Everywhere you go on the web, trackers are working to reconstruct your every move. But who tracks the trackers? That’s just what researchers at the University of Washington are doing, with purpose-built tools and liberal use of Internet Archive’s Wayback Machine.

The Tracking Excavator project is an effort to quantify a trend we all have more or less accepted as axiomatic: as the web has grown, third-party trackers, from advertisers to analytics, have grown with it. It’s one thing to accept something as true, however, and another to show it and analyze it.

“Until now, we didn’t have the tools to understand how these approaches have changed since the earliest days of the web,” said Tadayoshi Kohno in a news release; Kohno and his colleague Franziska Roesner run the UW’s Security and Privacy Laboratory. “Now we can see how the quantity and variety of trackers has grown, and how some approaches have fallen out of favor while others are on the rise.”

Not that it was easy. The team, led by CS grad students Adam Lerner and Anna Kornfeld Simpson, was working with a highly incomplete data set, much like the fossil record. Their primary source was the Internet Archive and its Wayback Machine. But that tool, for all its usefulness, was designed for saving content, like blog posts — not metadata or offsite code and scripts.

“We had to develop techniques to extract tracking information from the archive,” said Kornfeld Simpson. “For example, we collected tracking cookies from archived HTTP headers and Javascript and then simulated the browser’s cookie storage behaviors to detect tracking behavior.”

No shortcuts there — it took the team a year to sort through 20 years of records, starting in 1996. But the resulting tools and dataset are original and valuable.

The study was presented at the USENIX conference in Austin, and represents a sort of first pass at the data; deeper analysis is forthcoming. Among the facts they did discover is that the amount of third-party tracking happening on the average website has increased by a factor of four. That is to say that, in 1996, there was maybe one tracker on most websites, and now there are generally at least four.

Depiction of how trackers and the sites they monitored multiplied just between 2000 and 2004.

Individual trackers cover a larger part of the web, as well: no longer will an advertiser or analytics company be found only in a thin cross-section of sites.
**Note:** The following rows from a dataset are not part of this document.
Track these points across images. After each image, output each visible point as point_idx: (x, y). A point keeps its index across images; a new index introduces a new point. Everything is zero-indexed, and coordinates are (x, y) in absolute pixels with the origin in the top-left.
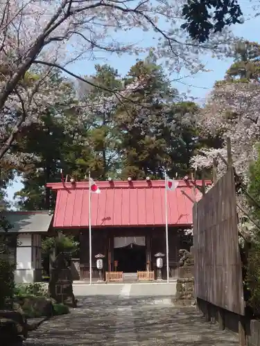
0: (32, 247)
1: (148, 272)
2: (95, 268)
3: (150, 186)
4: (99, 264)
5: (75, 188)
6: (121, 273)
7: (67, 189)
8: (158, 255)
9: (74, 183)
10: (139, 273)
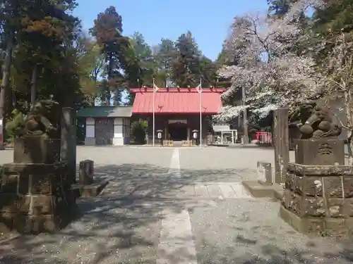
0: (123, 125)
1: (188, 141)
2: (156, 138)
3: (190, 92)
4: (159, 135)
5: (146, 92)
6: (172, 141)
7: (141, 92)
8: (195, 131)
9: (146, 89)
10: (183, 141)
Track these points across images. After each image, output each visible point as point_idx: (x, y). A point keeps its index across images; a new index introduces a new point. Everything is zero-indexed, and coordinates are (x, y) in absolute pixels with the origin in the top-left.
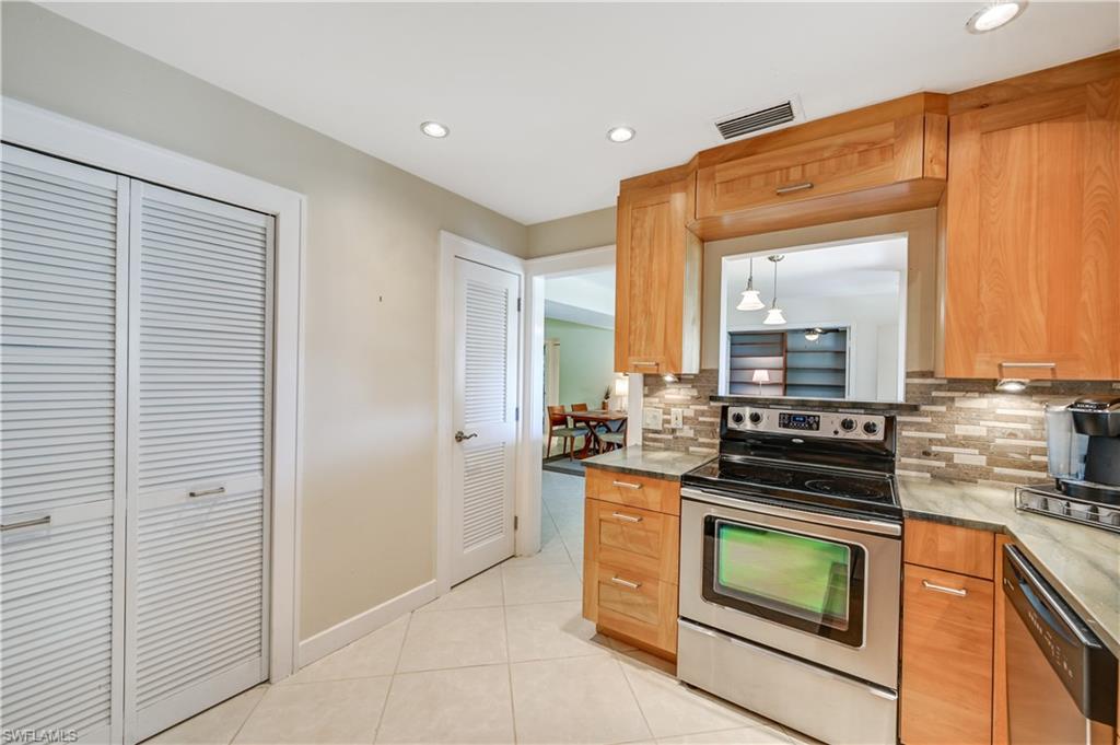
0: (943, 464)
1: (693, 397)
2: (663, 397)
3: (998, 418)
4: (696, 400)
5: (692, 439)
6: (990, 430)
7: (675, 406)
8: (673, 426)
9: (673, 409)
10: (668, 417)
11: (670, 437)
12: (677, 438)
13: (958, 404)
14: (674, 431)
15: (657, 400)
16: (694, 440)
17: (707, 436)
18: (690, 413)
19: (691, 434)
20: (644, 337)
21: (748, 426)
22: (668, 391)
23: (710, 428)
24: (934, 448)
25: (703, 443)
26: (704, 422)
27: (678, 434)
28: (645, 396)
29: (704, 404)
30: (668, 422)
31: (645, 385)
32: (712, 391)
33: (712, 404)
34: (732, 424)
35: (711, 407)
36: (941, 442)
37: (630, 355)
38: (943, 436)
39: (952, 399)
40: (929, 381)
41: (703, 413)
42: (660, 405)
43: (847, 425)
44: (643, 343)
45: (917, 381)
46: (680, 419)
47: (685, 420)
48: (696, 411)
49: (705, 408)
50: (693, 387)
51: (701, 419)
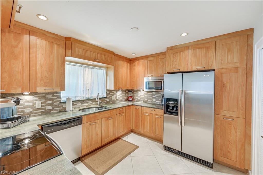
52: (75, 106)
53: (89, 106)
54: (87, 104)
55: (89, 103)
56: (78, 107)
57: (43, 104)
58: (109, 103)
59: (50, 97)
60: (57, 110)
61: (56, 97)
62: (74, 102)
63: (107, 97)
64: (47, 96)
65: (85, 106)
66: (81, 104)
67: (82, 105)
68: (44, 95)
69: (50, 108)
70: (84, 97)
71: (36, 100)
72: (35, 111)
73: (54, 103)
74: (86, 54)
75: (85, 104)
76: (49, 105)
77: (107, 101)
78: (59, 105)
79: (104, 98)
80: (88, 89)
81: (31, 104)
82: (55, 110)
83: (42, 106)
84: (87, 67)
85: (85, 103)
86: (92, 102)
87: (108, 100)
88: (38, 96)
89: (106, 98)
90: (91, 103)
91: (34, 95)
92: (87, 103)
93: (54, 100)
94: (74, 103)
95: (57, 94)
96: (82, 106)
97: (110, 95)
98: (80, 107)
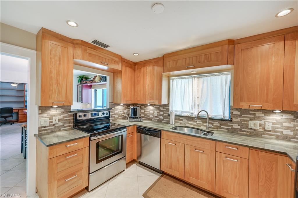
0: (114, 118)
1: (62, 112)
2: (49, 113)
3: (119, 109)
4: (63, 113)
5: (62, 126)
6: (119, 111)
7: (55, 116)
8: (54, 123)
9: (54, 117)
10: (52, 120)
11: (53, 127)
12: (56, 127)
13: (116, 108)
14: (54, 125)
15: (46, 115)
16: (63, 126)
17: (67, 123)
18: (61, 117)
19: (62, 124)
20: (57, 93)
21: (83, 118)
22: (51, 111)
23: (68, 121)
24: (113, 116)
25: (66, 126)
26: (66, 119)
27: (56, 125)
28: (39, 114)
29: (66, 114)
30: (52, 122)
31: (39, 110)
32: (69, 109)
33: (69, 113)
34: (78, 118)
35: (69, 114)
36: (114, 114)
37: (50, 99)
38: (113, 113)
39: (115, 107)
40: (112, 104)
41: (66, 117)
42: (48, 117)
43: (103, 114)
44: (56, 95)
45: (111, 104)
46: (57, 120)
47: (59, 120)
48: (63, 116)
49: (67, 115)
50: (62, 109)
51: (65, 119)
52: (181, 121)
53: (198, 126)
54: (195, 123)
55: (198, 122)
56: (184, 124)
57: (158, 114)
58: (239, 132)
59: (162, 108)
60: (166, 121)
61: (165, 110)
62: (181, 117)
63: (234, 120)
64: (160, 108)
65: (192, 124)
66: (187, 121)
67: (189, 122)
68: (158, 107)
69: (161, 117)
70: (192, 114)
71: (155, 110)
72: (154, 118)
73: (164, 114)
74: (176, 64)
75: (192, 123)
76: (161, 115)
77: (234, 127)
78: (167, 117)
79: (226, 120)
80: (198, 104)
81: (152, 112)
82: (165, 121)
83: (157, 115)
84: (196, 77)
85: (192, 121)
86: (203, 122)
87: (236, 126)
88: (156, 107)
89: (231, 121)
90: (201, 123)
91: (153, 106)
92: (195, 121)
93: (164, 112)
94: (180, 119)
95: (166, 107)
96: (189, 124)
97: (241, 118)
98: (186, 124)
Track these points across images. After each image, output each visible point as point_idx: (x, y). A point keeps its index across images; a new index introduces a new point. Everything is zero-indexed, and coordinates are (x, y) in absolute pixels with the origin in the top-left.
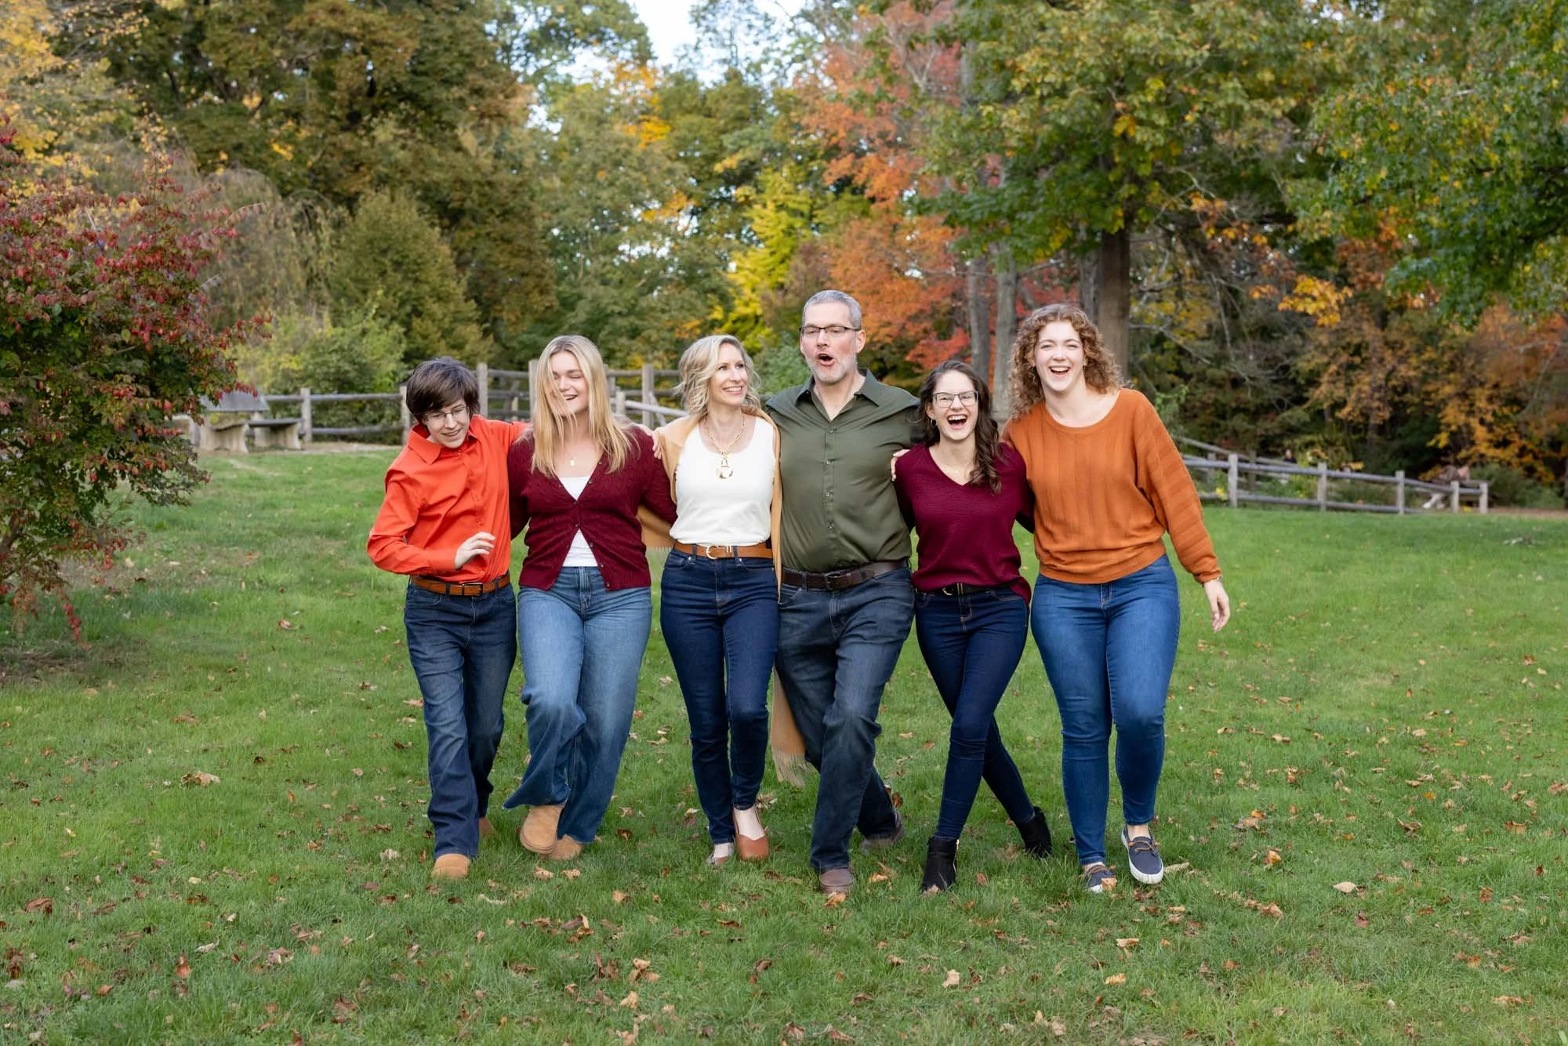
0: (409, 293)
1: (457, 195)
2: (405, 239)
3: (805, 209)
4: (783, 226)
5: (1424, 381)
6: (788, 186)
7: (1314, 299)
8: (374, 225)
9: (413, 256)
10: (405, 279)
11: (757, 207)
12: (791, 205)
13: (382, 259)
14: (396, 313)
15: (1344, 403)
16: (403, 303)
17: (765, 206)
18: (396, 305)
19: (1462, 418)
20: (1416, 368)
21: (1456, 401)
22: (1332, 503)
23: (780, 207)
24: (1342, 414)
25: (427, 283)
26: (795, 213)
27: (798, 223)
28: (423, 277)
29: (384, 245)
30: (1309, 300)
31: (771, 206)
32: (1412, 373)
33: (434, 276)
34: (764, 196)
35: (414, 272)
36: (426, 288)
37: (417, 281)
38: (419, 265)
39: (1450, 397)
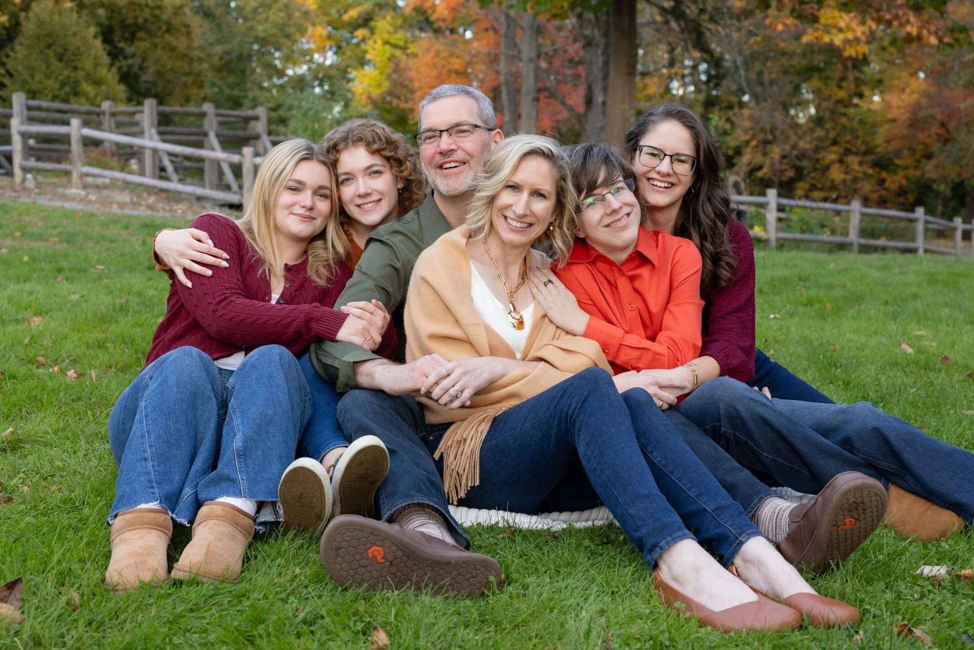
0: (68, 77)
1: (131, 15)
2: (65, 36)
3: (401, 43)
4: (387, 55)
5: (817, 150)
6: (390, 28)
7: (841, 30)
8: (41, 24)
9: (72, 48)
10: (67, 67)
11: (371, 42)
12: (393, 41)
13: (47, 51)
14: (57, 93)
15: (760, 168)
16: (63, 85)
17: (375, 42)
18: (57, 86)
19: (842, 176)
20: (810, 143)
21: (837, 165)
22: (863, 241)
23: (387, 43)
24: (760, 174)
25: (83, 69)
26: (395, 46)
27: (398, 53)
28: (80, 65)
29: (49, 40)
30: (834, 31)
31: (379, 42)
32: (808, 146)
33: (88, 65)
34: (375, 36)
35: (73, 61)
36: (81, 74)
37: (75, 68)
38: (77, 54)
39: (833, 162)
Instead, the biggest ones are now present on 20 to 30 percent of all sites tested. The trackers themselves have become more complex, watching and correlating many types of behaviors across many sites.

These results do sound intuitively true, but the dataset collected by the team makes it possible not just to confirm them, but to graph them over time and link them to other developments with changes observed in it. Did ad-blockers make a dent or spur growth? Did improving web standards change the way trackers worked? What about changes in consumer spending and the economy?

The “Tracking Excavator” the researchers built to automate some of the tracker-tracking process isn’t available for download yet, but they plan to release it soon. In the meantime, you can browse through the data they collected and perform your own analysis, if you dare.